As the COVID-19 pandemic claims hundreds of thousands of lives and wreaks economic havoc worldwide, scientists are racing to develop antivirals that reduce the fatality of the disease. Our new study–Modelling mitigation of influenza epidemics by Baloxavir–projects the impacts of ramping up antiviral treatment during an emerging influenza epidemic, and compares an older antiviral (oseltamivir, Tamiflu) to a next generation antiviral (baloxavir, Xofluza). Our results for influenza suggest a critical priority for COVID-19 drug research and public health planning.
The upshot of our study is that some influenza antivirals can do far more than save the lives of treated patients. Baloxavir stops virus replication dead in its tracks, and, as a result, dramatically reduces the number of days a patient is contagious. In doing so, the drug not only helps the patient but also indirectly prevents the infection of others. We found that treating even 10% of infected patients with baloxavir shortly after the onset of their symptoms can indirectly prevent millions of infections and save thousands of lives during a typical influenza season.

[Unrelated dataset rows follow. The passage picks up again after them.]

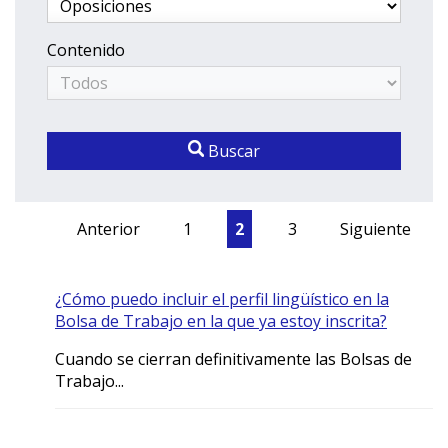
Contenido
Buscar
Anterior
1
2
3
Siguiente
¿Cómo puedo incluir el perfil lingüístico en la
Bolsa de Trabajo en la que ya estoy inscrita?
Cuando se cierran definitivamente las Bolsas de
Trabajo...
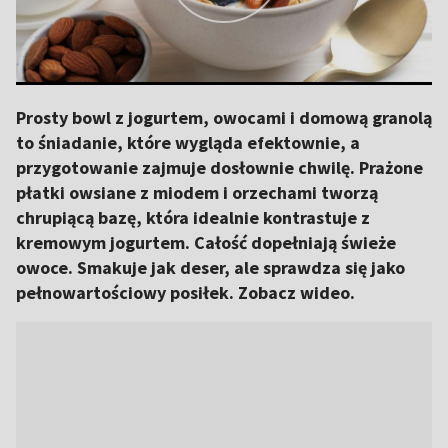
Prosty bowl z jogurtem, owocami i domową granolą
to śniadanie, które wygląda efektownie, a
przygotowanie zajmuje dosłownie chwilę. Prażone
płatki owsiane z miodem i orzechami tworzą
chrupiącą bazę, która idealnie kontrastuje z
kremowym jogurtem. Całość dopełniają świeże
owoce. Smakuje jak deser, ale sprawdza się jako
pełnowartościowy posiłek. Zobacz wideo.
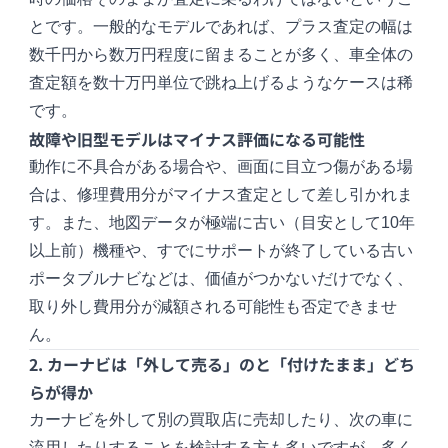
とです。一般的なモデルであれば、プラス査定の幅は
数千円から数万円程度に留まることが多く、車全体の
査定額を数十万円単位で跳ね上げるようなケースは稀
です。
故障や旧型モデルはマイナス評価になる可能性
動作に不具合がある場合や、画面に目立つ傷がある場
合は、修理費用分がマイナス査定として差し引かれま
す。また、地図データが極端に古い（目安として10年
以上前）機種や、すでにサポートが終了している古い
ポータブルナビなどは、価値がつかないだけでなく、
取り外し費用分が減額される可能性も否定できませ
ん。
2. カーナビは「外して売る」のと「付けたまま」どち
らが得か
カーナビを外して別の買取店に売却したり、次の車に
流用したりすることを検討する方も多いですが、多く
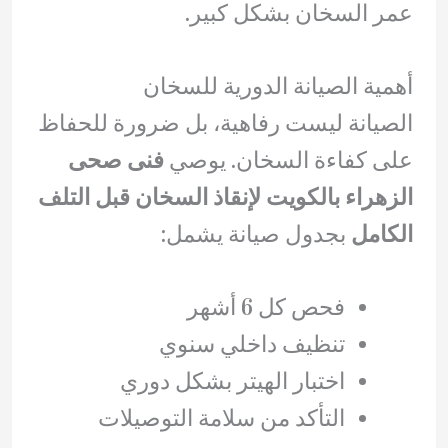
عمر السخان بشكل كبير.
أهمية الصيانة الدورية للسخان
الصيانة ليست رفاهية، بل ضرورة للحفاظ
على كفاءة السخان. يوصي
فنى صحى
الزهراء بالكويت لإنقاذ السخان قبل التلف
الكامل
بجدول صيانة يشمل:
فحص كل 6 أشهر
تنظيف داخلي سنوي
اختبار الهيتر بشكل دوري
التأكد من سلامة التوصيلات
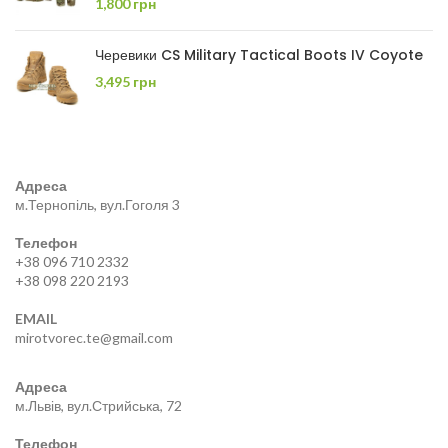
1,800
грн
Черевики CS Military Tactical Boots IV Coyote
3,495
грн
Адреса
м.Тернопіль, вул.Гоголя 3
Телефон
+38 096 710 2332
+38 098 220 2193
EMAIL
mirotvorec.te@gmail.com
Адреса
м.Львів, вул.Стрийська, 72
Телефон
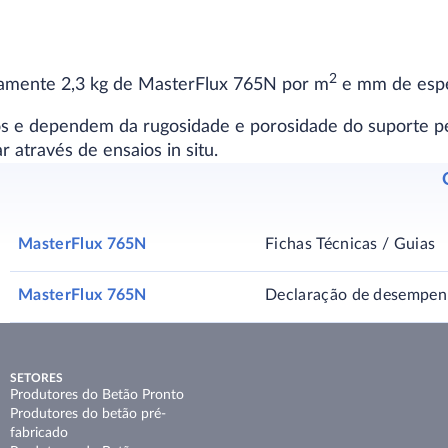
2
amente 2,3 kg de MasterFlux 765N por m
e mm de espe
os e dependem da rugosidade e porosidade do suporte p
 através de ensaios in situ.
MasterFlux 765N
Fichas Técnicas / Guias
MasterFlux 765N
Declaração de desempe
SETORES
Produtores do Betão Pronto
Produtores do betão pré-
fabricado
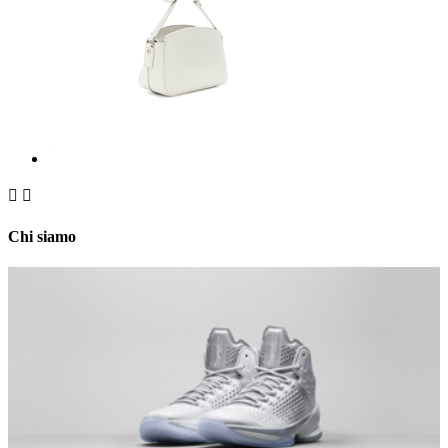


Chi siamo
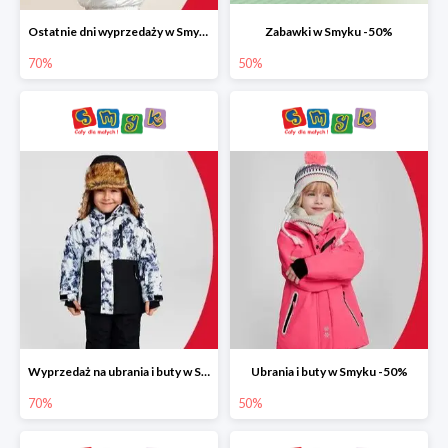
Ostatnie dni wyprzedaży w Smyku do -70%
Zabawki w Smyku -50%
70%
50%
Wyprzedaż na ubrania i buty w Smyku do -70%
Ubrania i buty w Smyku -50%
70%
50%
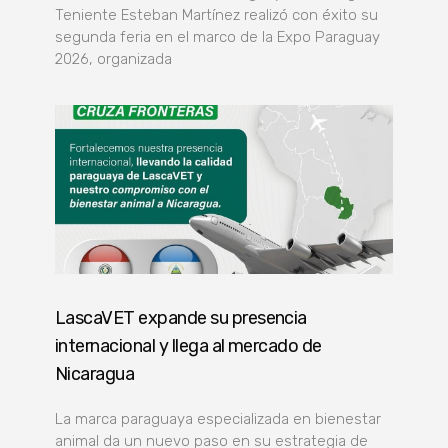
Teniente Esteban Martínez realizó con éxito su
segunda feria en el marco de la Expo Paraguay
2026, organizada
LascaVET expande su presencia
internacional y llega al mercado de
Nicaragua
La marca paraguaya especializada en bienestar
animal da un nuevo paso en su estrategia de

The development of a baloxavir-like drug for SARS-CoV-2 would be a game changer. Imagine a drug that quashes viral load within a day and thus radically shortens the contagious period. Basically, we could isolate COVID-19 cases pharmaceutically rather than physically, and thereby disrupt chains of transmission.

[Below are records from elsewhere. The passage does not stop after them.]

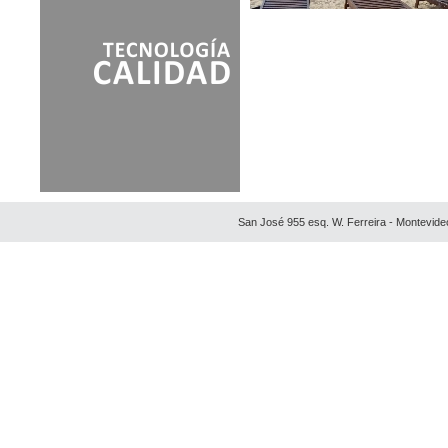
San José 955 esq. W. Ferreira - Montevide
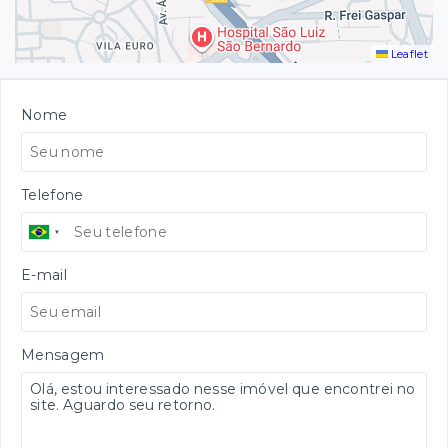
Leaflet
Nome
Telefone
E-mail
Mensagem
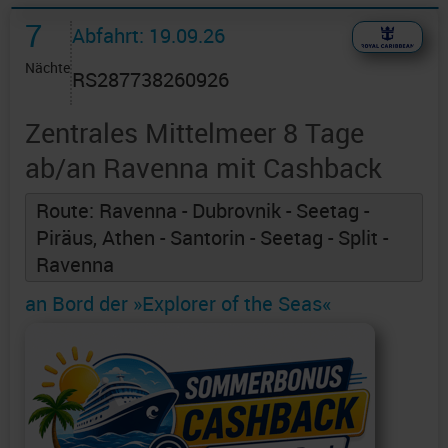
7
Abfahrt: 19.09.26
Nächte
RS287738260926
Zentrales Mittelmeer 8 Tage
ab/an Ravenna mit Cashback
Route: Ravenna - Dubrovnik - Seetag -
Piräus, Athen - Santorin - Seetag - Split -
Ravenna
an Bord der »Explorer of the Seas«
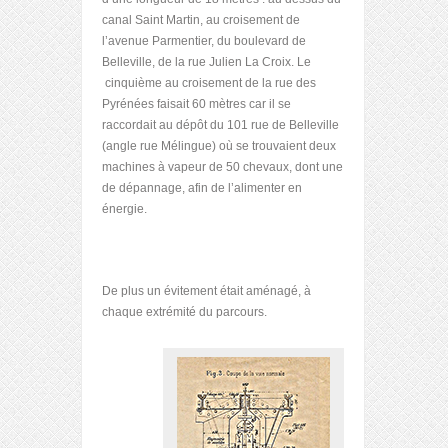
canal Saint Martin, au croisement de
l’avenue Parmentier, du boulevard de
Belleville, de la rue Julien La Croix. Le
cinquième au croisement de la rue des
Pyrénées faisait 60 mètres car il se
raccordait au dépôt du 101 rue de Belleville
(angle rue Mélingue) où se trouvaient deux
machines à vapeur de 50 chevaux, dont une
de dépannage, afin de l’alimenter en
énergie.
De plus un évitement était aménagé, à
chaque extrémité du parcours.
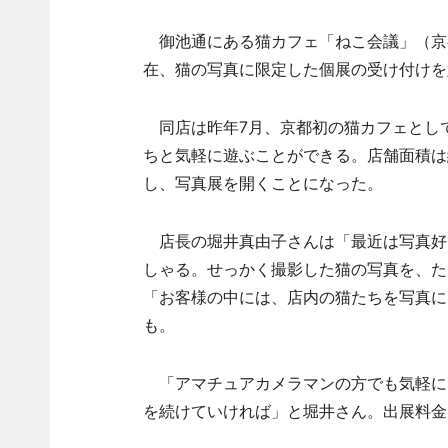
御池通にある猫カフェ「ねこ会議」（京都
在、猫の写真に限定した個展の受け付けを
同店は昨年7月、京都初の猫カフェとしてオ
ちと気軽に遊ぶことができる。店舗面積は
し、写真展を開くことになった。
店長の堀井真由子さんは「最近は写真好
しゃる。せっかく撮影した猫の写真を、た
「お客様の中には、店内の猫たちを写真に
も。
「アマチュアカメラマンの方でも気軽に
を続けていければ」と堀井さん。出展料金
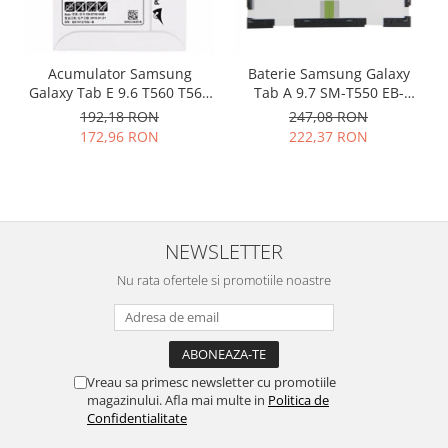
Nokia
Samsung
Acumulator Samsung
Baterie Samsung Galaxy
Vodafone
Galaxy Tab E 9.6 T560 T561
Tab A 9.7 SM-T550 EB-
Xiaomi
EB-BT561ABE original
BT550ABE originala
192,18 RON
247,08 RON
Touchscreen
172,96 RON
222,37 RON
Acer
ALCATEL
Allview
Blackberry
NEWSLETTER
E-BODA
Nu rata ofertele si promotiile noastre
Google
HTC
Iphone
LG
Vreau sa primesc newsletter cu promotiile
MEIZU
magazinului. Afla mai multe in
Politica de
Motorola
Confidentialitate
Nokia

What will it take to make such a drug a reality?
Developing this type of drug is the hard part. Antiviral drug development has historically been slow and expensive. For this reason, COVID-19 investigators are prioritizing drugs that can be deployed quickly, without extensive clinical trials, to treat hospitalized patients with life-threatening symptoms. Promising candidates include nucleotide analogs that inhibit other RNA viruses (remdesivir, favipiravir), and FDA-approved drugs for treating other diseases. None of these candidates are likely to curtail viral replication as rapidly as baloxavir. Thus, a concerted effort to develop drugs directed at specific SARS-CoV2 proteins and functions is sorely needed.
Deploying such a drug may not be as simple as it seems. We may face a trade-off between its immediate therapeutic benefits and its capacity to prevent new infections. Treating a critically ill patient could be immediately life-saving, whereas treating a seemingly healthy patient shortly after infection (detected by a COVID-19 positive test) could block transmission to other people who might otherwise have ended up in the hospital or worse.

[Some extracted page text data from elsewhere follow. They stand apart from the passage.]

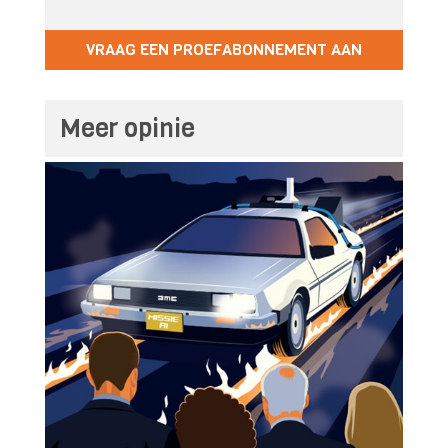
VRAAG EEN PROEFABONNEMENT AAN
Meer opinie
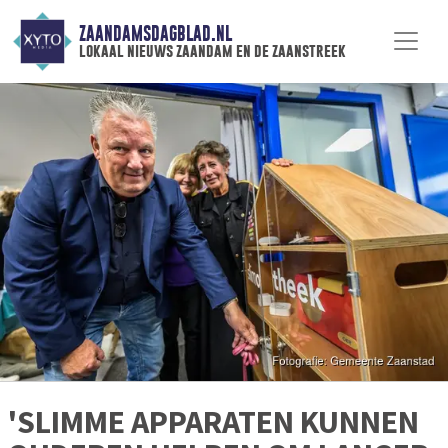
ZAANDAMSDAGBLAD.NL
lokaal nieuws zaandam en de zaanstreek
'SLIMME APPARATEN KUNNEN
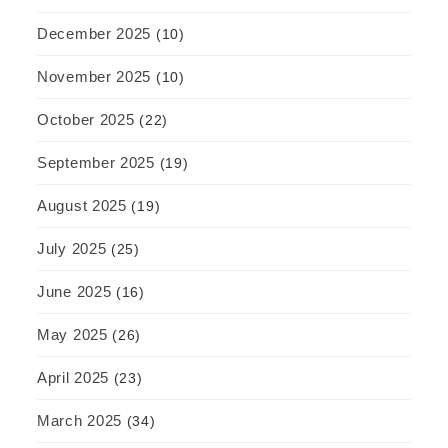
December 2025
(10)
November 2025
(10)
October 2025
(22)
September 2025
(19)
August 2025
(19)
July 2025
(25)
June 2025
(16)
May 2025
(26)
April 2025
(23)
March 2025
(34)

How can we prepare now to ensure that such drugs have the biggest possible impact?
SARS-CoV-2 is an elusive virus. Infected people are apparently contagious even before developing symptoms. The earlier a transmission-blocking drug is administered, the greater the inhibition of virus spread. We should be planning now for antiviral distribution channels that provide immediate access for individuals who test positive, even before symptoms develop.
We previously published a strategy for pharmacy-based distributions of antivirals to ensure access for underinsured populations. Ongoing efforts to expand telemedicine and the distribution of diagnostics and drugs via the US Postal Service could further accelerate treatment in hard-to-reach rural populations. Finally, antiviral provisioning could be integrated into contact tracing programs.
Any antiviral that proves effective against the SARS-CoV2 virus could save lives and avert costly lockdowns while we wait for an effective vaccine. However, an antiviral drug with baloxavir-like properties could radically change the course of the pandemic by simultaneously reducing the severity of illness and curbing virus spread.